Ochner R S, Bloom H, Palumbo R C, Coyle M P
Division of Orthopaedic Surgery, Robert Wood Johnson University Hospital, New Brunswick, New Jersey, USA.
J Trauma. 1996 Feb;40(2):199-203. doi: 10.1097/00005373-199602000-00005.
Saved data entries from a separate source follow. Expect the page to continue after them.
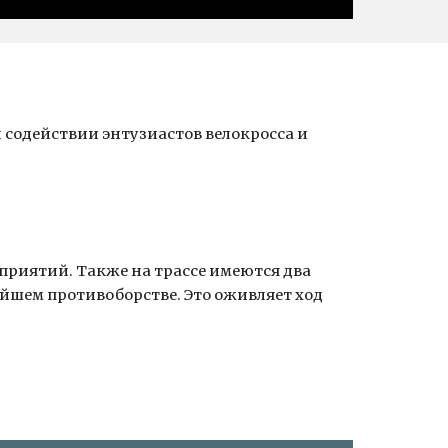
содействии энтузиастов велокросса и 
риятий. Также на трассе имеются два 
йшем противоборстве. Это оживляет ход 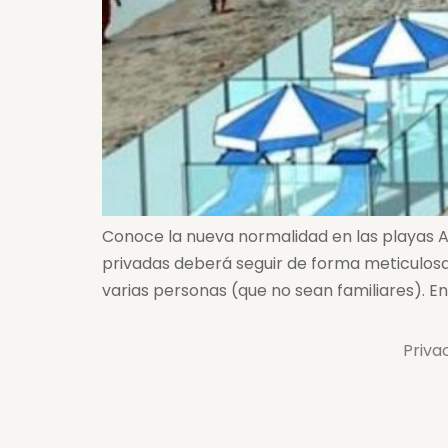
Conoce la nueva normalidad en las playas Al
privadas deberá seguir de forma meticulosa 
varias personas (que no sean familiares). En 
Priva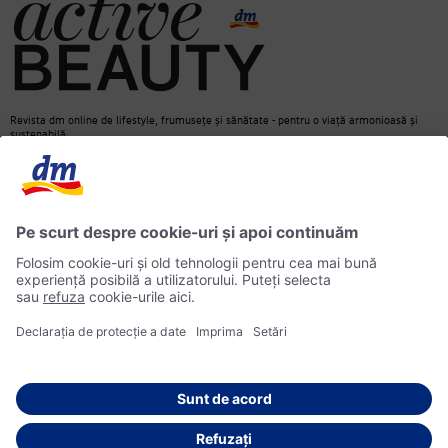
Revista dm online de lifestyle, frumusețe și sănătate - pentru o viață armonioasă și
sustenabilă.
Contact
dm Online Shop
Informații media
Declarație de protecție a datelor
Căutare
Informații privind accesibilitatea
© 2026 dm drogerie markt SRL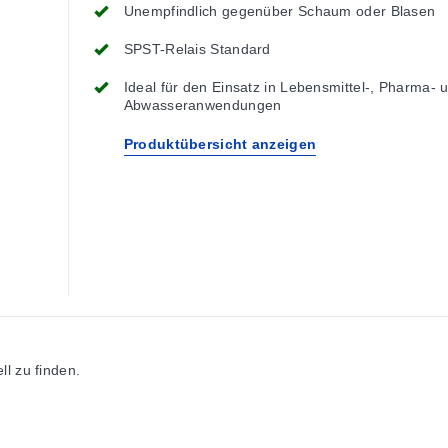
Unempfindlich gegenüber Schaum oder Blasen
SPST-Relais Standard
Ideal für den Einsatz in Lebensmittel-, Pharma- 
Abwasseranwendungen
Produktübersicht anzeigen
l zu finden.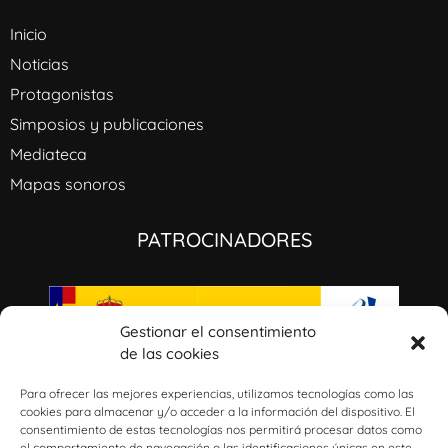
Inicio
Noticias
Protagonistas
Simposios y publicaciones
Mediateca
Mapas sonoros
PATROCINADORES
Gestionar el consentimiento
de las cookies
I+D+i: GaliciaAmérica: música civil, ideología e identidades culturales a través del
Atlántico (1800-1950). Ref: PID2020-115496RB-100/AEI/10.13039/501100011033​
Para ofrecer las mejores experiencias, utilizamos tecnologías como las
cookies para almacenar y/o acceder a la información del dispositivo. El
consentimiento de estas tecnologías nos permitirá procesar datos como
el comportamiento de navegación o las identificaciones únicas en este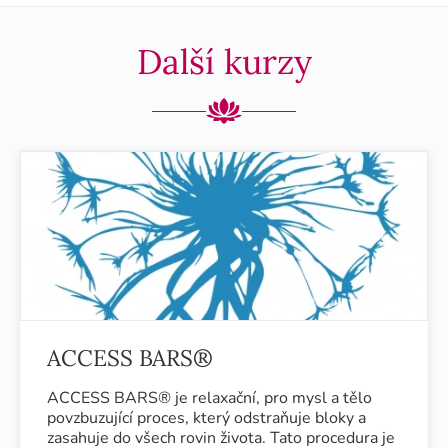
Další kurzy
ACCESS BARS®
ACCESS BARS® je relaxační, pro mysl a tělo
povzbuzující proces, který odstraňuje bloky a
zasahuje do všech rovin života. Tato procedura je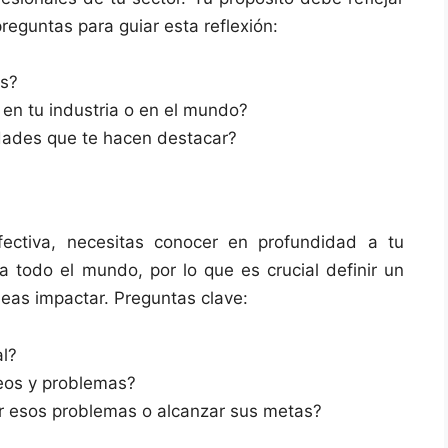
reguntas para guiar esta reflexión:
es?
 en tu industria o en el mundo?
idades que te hacen destacar?
fectiva, necesitas conocer en profundidad a tu
 a todo el mundo, por lo que es crucial definir un
eas impactar. Preguntas clave:
al?
eos y problemas?
r esos problemas o alcanzar sus metas?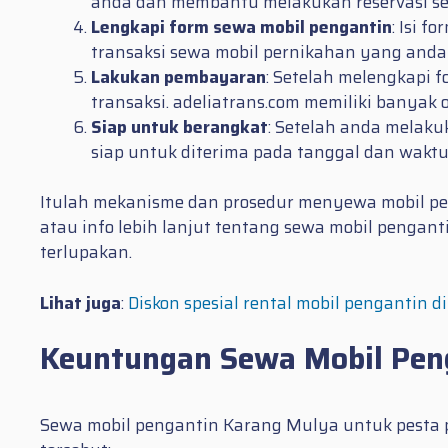
anda dan membantu melakukan reservasi se
Lengkapi form sewa mobil pengantin
: Isi 
transaksi sewa mobil pernikahan yang anda
Lakukan pembayaran
: Setelah melengkapi 
transaksi. adeliatrans.com memiliki bany
Siap untuk berangkat
: Setelah anda melak
siap untuk diterima pada tanggal dan waktu 
Itulah mekanisme dan prosedur menyewa mobil pen
atau info lebih lanjut tentang sewa mobil pengan
terlupakan.
Lihat juga
:
Diskon spesial rental mobil pengantin 
Keuntungan Sewa Mobil Pen
Sewa mobil pengantin Karang Mulya untuk pesta p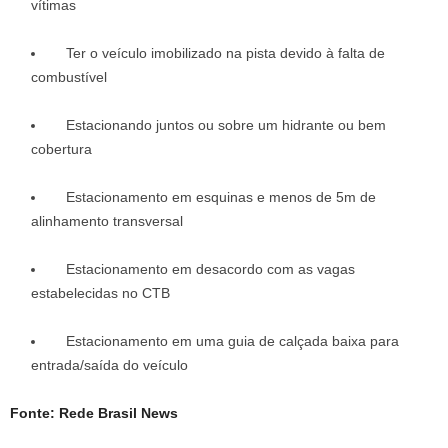
vítimas
Ter o veículo imobilizado na pista devido à falta de
combustível
Estacionando juntos ou sobre um hidrante ou bem
cobertura
Estacionamento em esquinas e menos de 5m de
alinhamento transversal
Estacionamento em desacordo com as vagas
estabelecidas no CTB
Estacionamento em uma guia de calçada baixa para
entrada/saída do veículo
Fonte: Rede Brasil News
Closed reductions of displaced coronal fractures of the capitellum were successfully obtained for nine patients. The method involves spontaneous reduction by allowing the elbow to fully extend under anesthesia and then gradually flexing the elbow while distracting the elbow joint. Distraction allows the radial head to capture the capitellar fragment in the joint rather than push it proximally. The elbow is immobilized at 90 degrees for 3 weeks. Gentle active motion is then started. Closed reduction is often or usually obtained, but open reduction and internal fixation are performed in those cases in which a closed reduction cannot be obtained.
9例患者成功实现了肱骨小头移位冠状面骨折的闭合复位。该方法包括在麻醉下让肘部充分伸展以实现自然复位,然后在牵引肘关节的同时逐渐屈曲肘部。牵引可使桡骨头在关节内捕捉肱骨小头骨折块,而不是将其向近端推移。肘部固定于90度位3周。然后开始轻柔的主动活动。闭合复位通常能够实现,但在无法实现闭合复位的情况下则需行切开复位内固定术。